Die Wuppertaler Else Lasker-Schüler-Gesellschaft hatte 1997 zu ihrem V. Else Lasker-Schüler-Forum chinesische Dichter-Dissidenten und Juden, die in Shanghai während des Zweiten Weltkriegs Zuflucht vor den Nazis gefunden hatten, in die Geburtsstadt von Friedrich Engels eingeladen. Die damaligen Teilnehmer, die Journalisten Shi Ming und Peter Finkelgruen, befürworten diesen Kommentar. Zum Vorstand der internationalen Literaturvereinigung gehörte seinerzeit Herta Müller. Die spätere Literaturnobelpreisträgerin hat sich stets für die Freiheit ihrer verfolgten Schriftstellerkollegen in China eingesetzt.

Das einstige jüdische Ghetto in Shanghai wird in der chinesischen Erinnerungskultur bewahrt. Auch das gehört zur historischen Wahrheit. Was aber hätte Engels, der auch Historiker war, zum Verschweigen des blutigen Studentenaufstands auf dem Tiananmen-Platz vor 25 Jahren gesagt? Nach Wuppertal pilgern die Anhänger Engels ähnlich wie zum Karl Marx-Haus in Trier. Die Stadt Wuppertal, die die Übergabe der in hiesigen Künstlerkreisen umstrittenen Bronzeplastik mit einem Deutsch-Chinesischen Kulturfest feiert, erhofft sich die Ansiedlung von Firmen aus der "Volksrepublik".

 

PS: Geschenke müssen angenommen werden. Ob sie einem gefallen oder nicht. Vermutlich wird die Bronzeskulptur vielen Wuppertaler Bürgern  besser gefallen als das Hridlicka-Werk mit seinen gefesselten Armen und den Phalli. Die obenstehende Meldung versteht die Else Lasker-Schüler-Gesellschaft als Kommentar zur verordneten Grabesruhe in China, wo kritische Geister weggesperrt werden und nichts an den Studentenaufstand erinnern soll. Dies sollte bei der Übergabe der neuen Skulptur nicht unerwähnt bleiben.

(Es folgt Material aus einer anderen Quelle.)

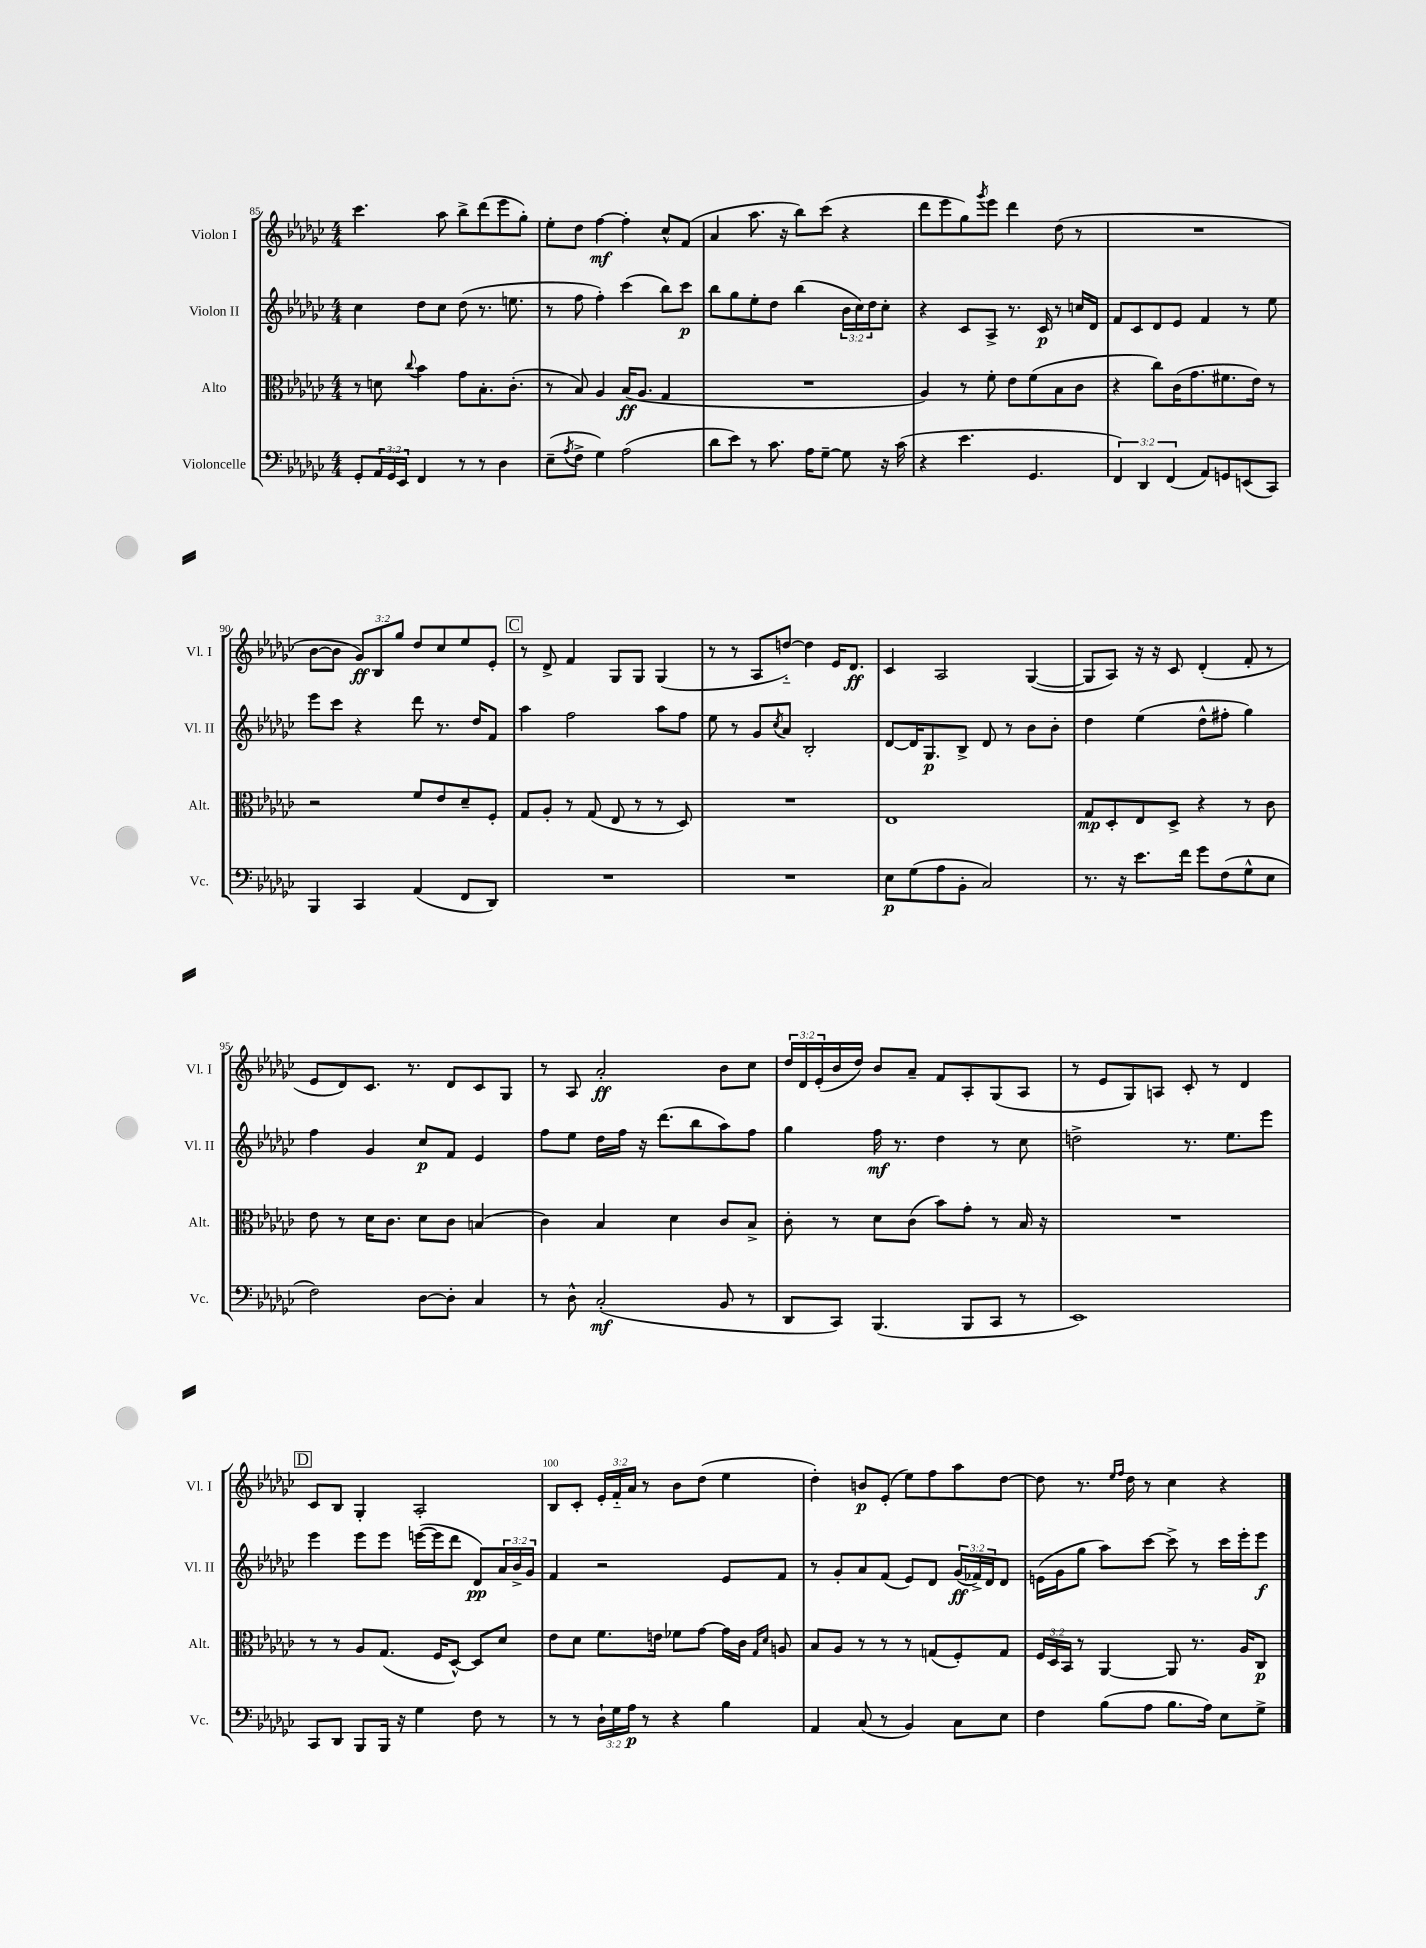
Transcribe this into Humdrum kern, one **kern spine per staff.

**kern	**kern	**kern	**kern
*staff4	*staff3	*staff2	*staff1
*clefF4	*clefC3	*clefG2	*clefG2
*k[b-e-a-d-g-c-]	*k[b-e-a-d-g-c-]	*k[b-e-a-d-g-c-]	*k[b-e-a-d-g-c-]
*M4/4	*M4/4	*M4/4	*M4/4
8GG-'/L	8r	4cc-\	4.ccc-\
24AA-/L	8d\	.	.
24GG-/	.	.	.
24EE-/JJ	.	.	.
.	8qqcc-/	.	.
4FF/	4b-\	8dd-\L	.
.	.	8cc-\J	8aa-\
8r	8g-\L	(8dd-\	8bb-^\L
8r	8.B-'\	8.r	(8ddd-\
4D-\	.	.	8eee-\
.	(8.c-'\J	8.ee\	.
.	.	.	8gg-'\J)
=	=	=	=
(8E-~\L	8r	8r	8ee-'\L
8qA-/	.	.	.
8F^\J	8B-/)	8ff\	8dd-\J
4G-\)	4A-/	4ff'\)	[4ff\
(2A-\	(16B-/LK	(4ccc-\	4ff'\]
.	8.A-/J	.	.
.	4G-/	8bb-\L)	8cc-^^/L
.	.	8ccc-\J	(8f/J
=	=	=	=
8d-\L	1r	8bb-\L	4a-/
8e-\J)	.	8gg-\	.
8r	.	8ee-'\	8.aa-\
8.c-\	.	8dd-\J	.
.	.	.	16r
.	.	(4bb-\	8bb-\L)
16A-\LK	.	.	.
[8G-~\J	.	.	(8ccc-\J
8G-\]	.	24b-\LL	4r
.	.	24cc-\)	.
.	.	24dd-\J	.
16r	.	8cc-'\J	.
(16c-\	.	.	.
=	=	=	=
4r	4A-/)	4r	8ddd-\L
.	.	.	8eee-\
4.e-\	8r	8c-/L	8gg-\)
.	.	.	8qggg-/
.	8f'\	8A-^/J	8eee-\J
.	8e-\L	8.r	4ddd-\
4.GG-/	(8f\	.	.
.	.	16c-/	.
.	8B-\	8r	(8dd-\
.	8c-\J	16cc/LL	8r
.	.	16d-/JJ	.
=	=	=	=
6FF/)	4r	8f/L	1r
.	.	8c-/	.
6DD-/	.	.	.
.	8cc-\L)	8d-/	.
(6FF/	.	.	.
.	(16c-\K	8e-/J	.
.	8.g-\	.	.
8AA-/L)	.	4f/	.
8GG/	8.f#\	.	.
(8EE/	.	8r	.
.	16e-\Jk)	.	.
8CC-/J)	8r	8ee-\	.
=	=	=	=
4BBB-/	2r	8eee-\L	[8b-\L
.	.	8ccc-\J	8b-\]J
4CC-/	.	4r	12g-/L)
.	.	.	12B-/
.	.	.	12gg-/J
(4AA-/	8f/L	8ddd-\	8dd-/L
.	8e-/	8.r	8cc-/
8FF/L	8d-~/	.	8ee-/
.	.	16dd-/LK	.
8DD-/J)	8F'/J	8f/J	8e-'/J
=	=	=	=
1r	8G-/L	4aa-\	8r
.	8A-'/J	.	8d-^/
.	8r	2ff\	4f/
.	(8G-/	.	.
.	8E-/	.	8G-/L
.	8r	.	8G-/J
.	8r	8aa-\L	(4G-/
.	8D-/)	8ff\J	.
=	=	=	=
1r	1r	8ee-\	8r
.	.	8r	8r
.	.	8g-/L	8A-/L
.	.	8qcc-/	.
.	.	8a-/J	[8dd'~/J)
.	.	2B-'/	4dd\]
.	.	.	16e-/LK
.	.	.	8.d-/J
=	=	=	=
8E-\L	1E-	[8d-/L	4c-/
(8G-\	.	16d-/]K	.
.	.	8.G-/	.
8A-\	.	.	2A-/
8BB-'\J	.	8B-^/J	.
2C-/)	.	8d-/	.
.	.	8r	.
.	.	8b-\L	([4G-/
.	.	8b-'\J	.
=	=	=	=
8.r	8G-/L	4dd-\	8G-/]L
.	8D-'/	.	8A-/J)
16r	.	.	.
8.e-\L	8E-/	(4ee-\	16r
.	.	.	16r
.	8D-^/J	.	8c-/
16f\Jk	.	.	.
8g-\L	4r	8dd-^^\L	(4d-'/
(8F\	.	8ff#'\J	.
8G-^^\	8r	4gg-\)	8f'/
8E-\J	8c-\	.	8r
=	=	=	=
2F\)	8e-\	4ff\	8e-/L
.	8r	.	8d-/)
.	16d-\LK	4g-/	8.c-/J
.	8.c-\J	.	.
.	.	.	8.r
[8D-\L	8d-\L	8cc-/L	.
8D-'\]J	8c-\J	8f/J	8d-/L
4C-/	(4B/	4e-/	8c-/
.	.	.	8G-/J
=	=	=	=
8r	4c-\)	8ff\L	8r
8D-^^\	.	8ee-\J	8A-/
(2C-'/	4B-/	16dd-\LL	2a-'/
.	.	16ff\JJ	.
.	.	16r	.
.	.	(8.ddd-\L	.
.	4d-\	.	.
.	.	8bb-\	.
8BB-/	8c-/L	8aa-\)	8b-\L
8r	8B-^/J	8ff\J	8cc-\J
=	=	=	=
8DD-/L	8c-'\	4gg-\	24dd-/LL
.	.	.	24d-/
.	.	.	(24e-'/
8CC-/J)	8r	.	16b-/
.	.	.	16dd-/JJ)
(4.BBB-/	8d-\L	16ff\	8b-/L
.	.	8.r	.
.	(8c-\J	.	8a-~/J
.	8b-\L)	4dd-\	8f/L
8BBB-/L	8g-'\J	.	8A-'/
8CC-/J	8r	8r	(8G-/
8r	16B-/	8cc-\	8A-/J
.	16r	.	.
=	=	=	=
1EE-)	1r	2dd^\	8r
.	.	.	8e-/L
.	.	.	8G-/)
.	.	.	8A/J
.	.	8.r	8c-'/
.	.	.	8r
.	.	8.ee-\L	.
.	.	.	4d-/
.	.	8eee-\J	.
=	=	=	=
8CC-/L	8r	4eee-\	8c-/L
8DD-/J	8r	.	8B-/J
8BBB-/L	8A-/L	8eee-\L	4G-'/
16BBB-/Jk	(8.G-/J	8eee-\J	.
16r	.	.	.
4G-\	.	([16eee\LL	2A-'/
.	16F/LK	16eee\]J	.
.	[8D-^^/J)	8ddd-\J	.
8F\	8D-/]L	8d-/L)	.
8r	8d-/J	24a-/L	.
.	.	24b-^/	.
.	.	24g-/JJ	.
=	=	=	=
8r	8e-\L	4f/	8B-/L
8r	8d-\J	.	8c-'/J
24D-`\LL	8.f\L	2r	24e-'/LL
24G-\	.	.	24f'~/
24A-\JJ	.	.	24a-/JJ
8r	.	.	8r
.	16e\Jk	.	.
4r	8f-\L	.	8b-\L
.	[8g-\J	.	(8dd-\J
4B-\	16g-\]LL	8e-/L	4ee-\
.	16c-\JJ	.	.
.	16qqG-/LL	.	.
.	16qqd-/JJ	.	.
.	8A/	8f/J	.
=	=	=	=
4AA-/	8B-/L	8r	4dd-'\)
.	8A-/J	8g-'/L	.
(8C-/	8r	8a-/	8b/L
8r	8r	(8f/J	(8e-'/J
4BB-/)	8r	8e-/L)	8ee-\L)
.	(8G/L	8d-/J	8ff\
8C-\L	8F'/)	(24g-/LL	8aa-\
.	.	24f-^/)	.
.	.	24d-/J	.
8E-\J	8G/J	8d-/J	[8dd-\J
=	=	=	=
4F\	24F/LL	(16e\LL	8dd-\]
.	24D-/	.	.
.	.	16g-\J	.
.	24BB-/JJ	.	.
.	8r	8gg-\J	8.r
(8B-\L	[4AA-/	8aa-\L)	.
.	.	.	16qqee-/LL
.	.	.	16qqff/JJ
.	.	.	16dd-\
8A-\J	.	[8ccc-\J	8r
8.B-\L	8AA-/]	8ccc-^\]	4cc-\
.	8.r	8r	.
16A-\Jk)	.	.	.
8E-\L	.	16ccc-\LL	4r
.	16A-/LK	16eee-'\J	.
8G-^\J	8C-/J	8eee-\J	.
==	==	==	==
*-	*-	*-	*-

PPS: Auch auf der chinesischen Skulptur wird es ein Engels-Zitat geben. Es lautet:

"Die Arbeit ist die Quelle alles Reichthums, sagen die politischen Oekonomen. Sie ist dies - neben der Natur, die ihr den Stoff liefert, den sie in Reichthum verwandelt. Aber sie ist noch unendlich mehr als dies. Sie ist die erste Grundbedingung alles menschlichen Lebens, und zwar in einem solchen Grade, dass wir in gewissem Sinn sagen müssen: sie hat den Menschen selbst geschaffen."